Publisher’s Weekly said
of Witness to Gettysburg, “The three-day battle of Gettysburg, generally regarded as the turning
point of the Civil War, is described in these pages largely in the words of participants. The confrontation between General
Lee's Army of Northern Virginia and the Union army under General Meade took place in and around the town itself, and its
citizens were much involved (extraordinarily, the only civilian fatality was a woman hit by a stray bullet in her kitchen).

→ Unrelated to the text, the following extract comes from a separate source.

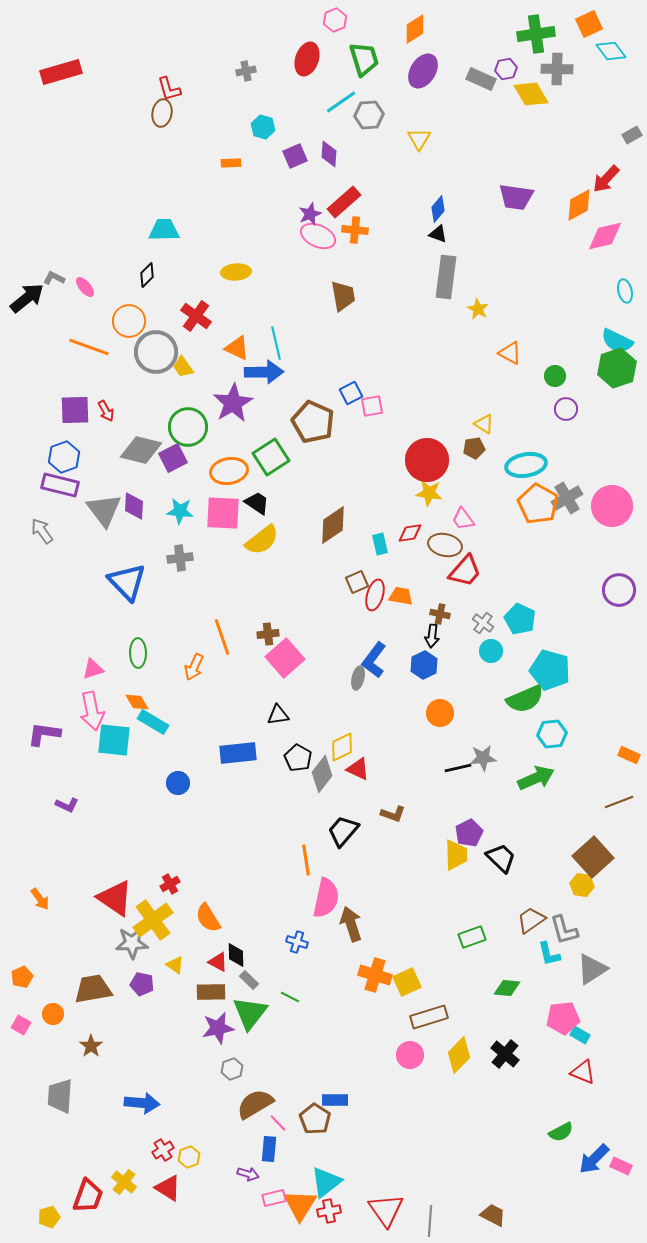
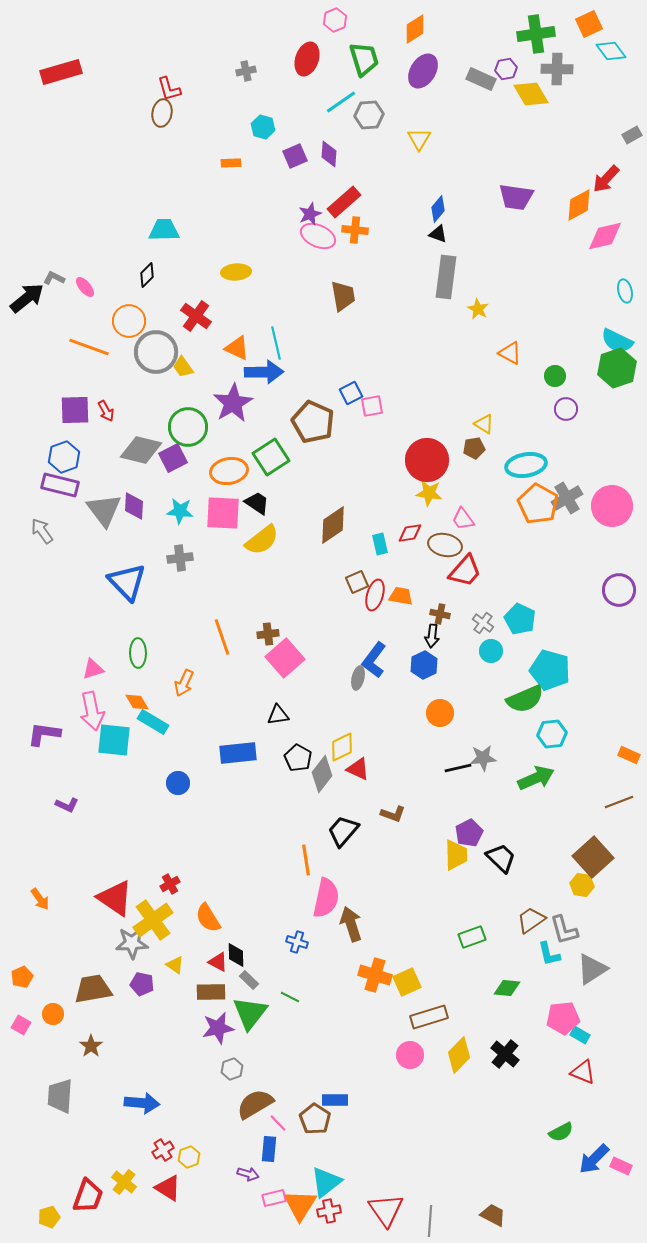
orange arrow at (194, 667): moved 10 px left, 16 px down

Wheeler has collected vivid accounts not only from veterans who wrote about it but from male and female townspeople (and outside
observers), and presents this with the narrative skill displayed in Sword Over Richmond. With a sure grasp of strategic nuances, he explains the overall campaign that began
in the broadest sense when Lee talked Confederate President Davis into authorizing a second invasion of the North. The climactic
battle itself is then described in a you-are-there way that renders this enormously complicated affair understandable to non-Civil
War buffs.”
The Library Journal said of Lee's
Terrible Swift Sword: From Antietam to Chancellorsville: an Eyewitness History, “This latest "eyewitness"

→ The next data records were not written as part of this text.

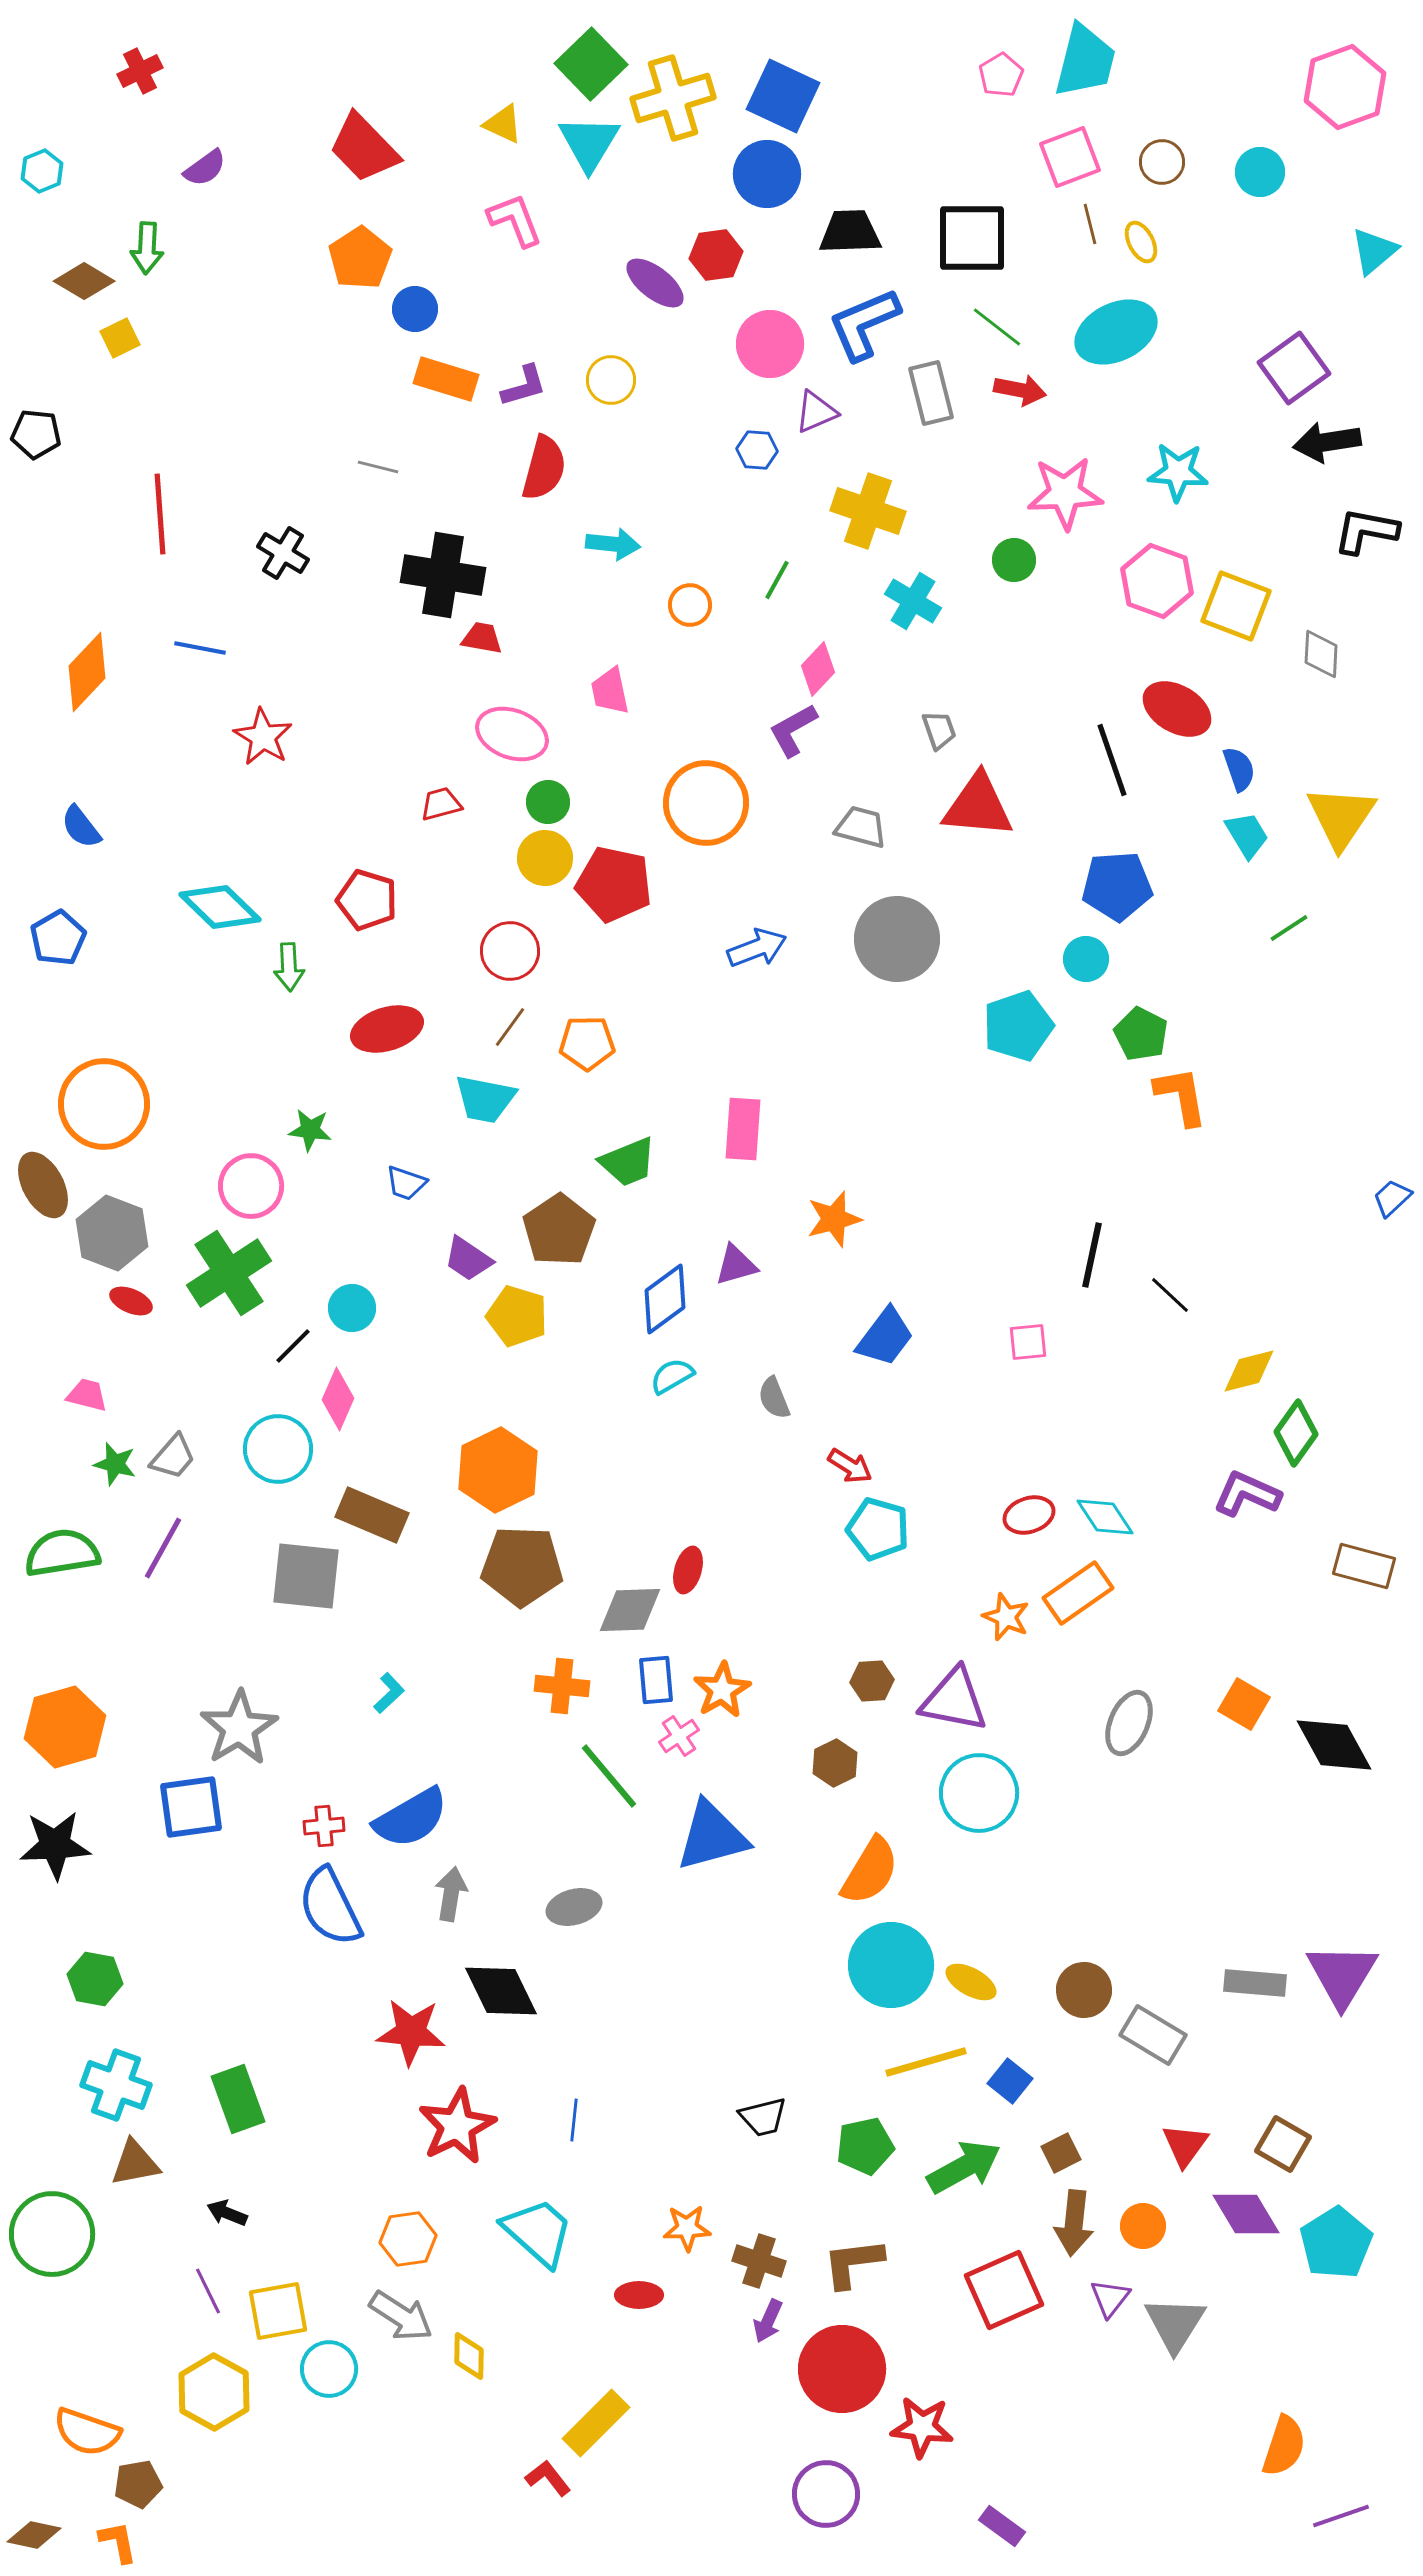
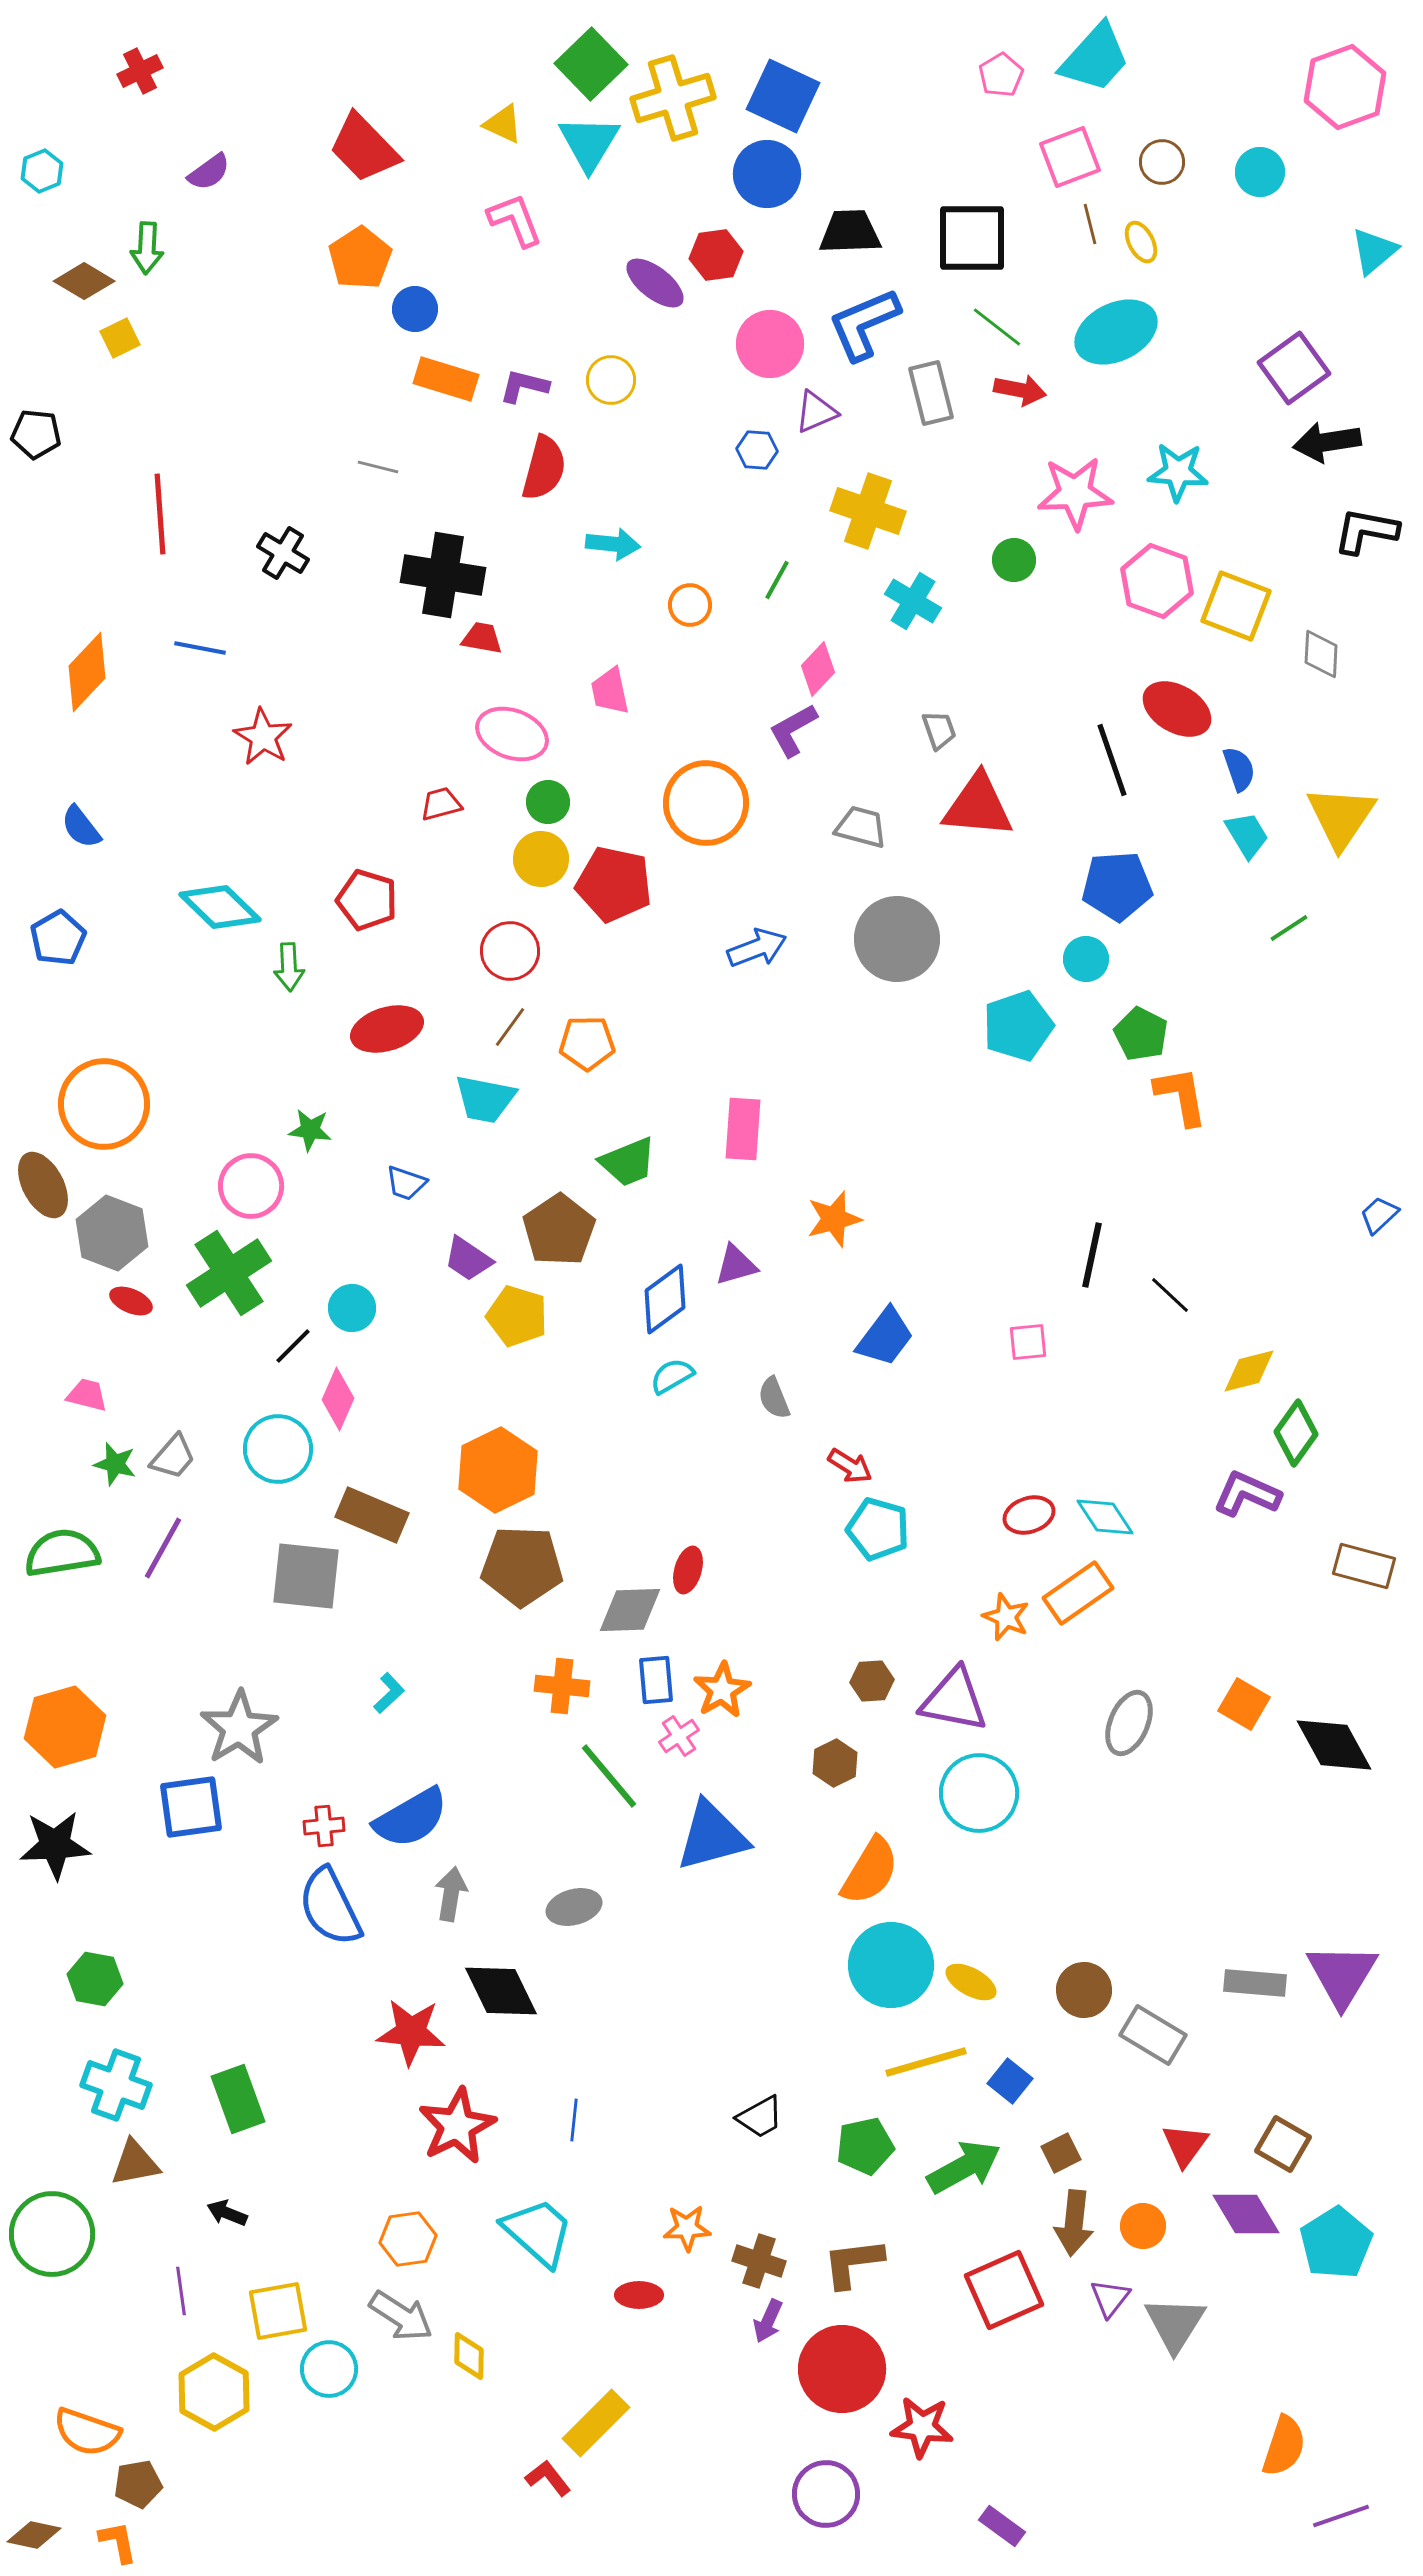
cyan trapezoid at (1085, 61): moved 10 px right, 3 px up; rotated 28 degrees clockwise
purple semicircle at (205, 168): moved 4 px right, 4 px down
purple L-shape at (524, 386): rotated 150 degrees counterclockwise
pink star at (1065, 493): moved 10 px right
yellow circle at (545, 858): moved 4 px left, 1 px down
blue trapezoid at (1392, 1198): moved 13 px left, 17 px down
black trapezoid at (763, 2117): moved 3 px left; rotated 15 degrees counterclockwise
purple line at (208, 2291): moved 27 px left; rotated 18 degrees clockwise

history follows the formula of Witness to Appomattox ( LJ 4/1/89), Sword Over Richmond ( LJ 4/1/86), and the author's
other previous Civil War books. Excerpts from participants' writings carry the story forward, while Wheeler provides connecting
narrative. This volume covers the Confederacy's high tide in the East, from the bloody draw at Sharpsburg through the
striking Southern victories at Fredricksburg, Second Manassas, and Chancellorsville. Unlike earlier books in the series, it
contains enough maps to render the strategic and tactical situations understandable, although the episodic structure inherent
in the organization sometimes obscures the big picture. Nonetheless, an exciting and well-told story with vivid characterizations--especially
of such key leaders as Stonewall Jackson, Robert E. Lee, and George McClellan--that enliven the narrative.”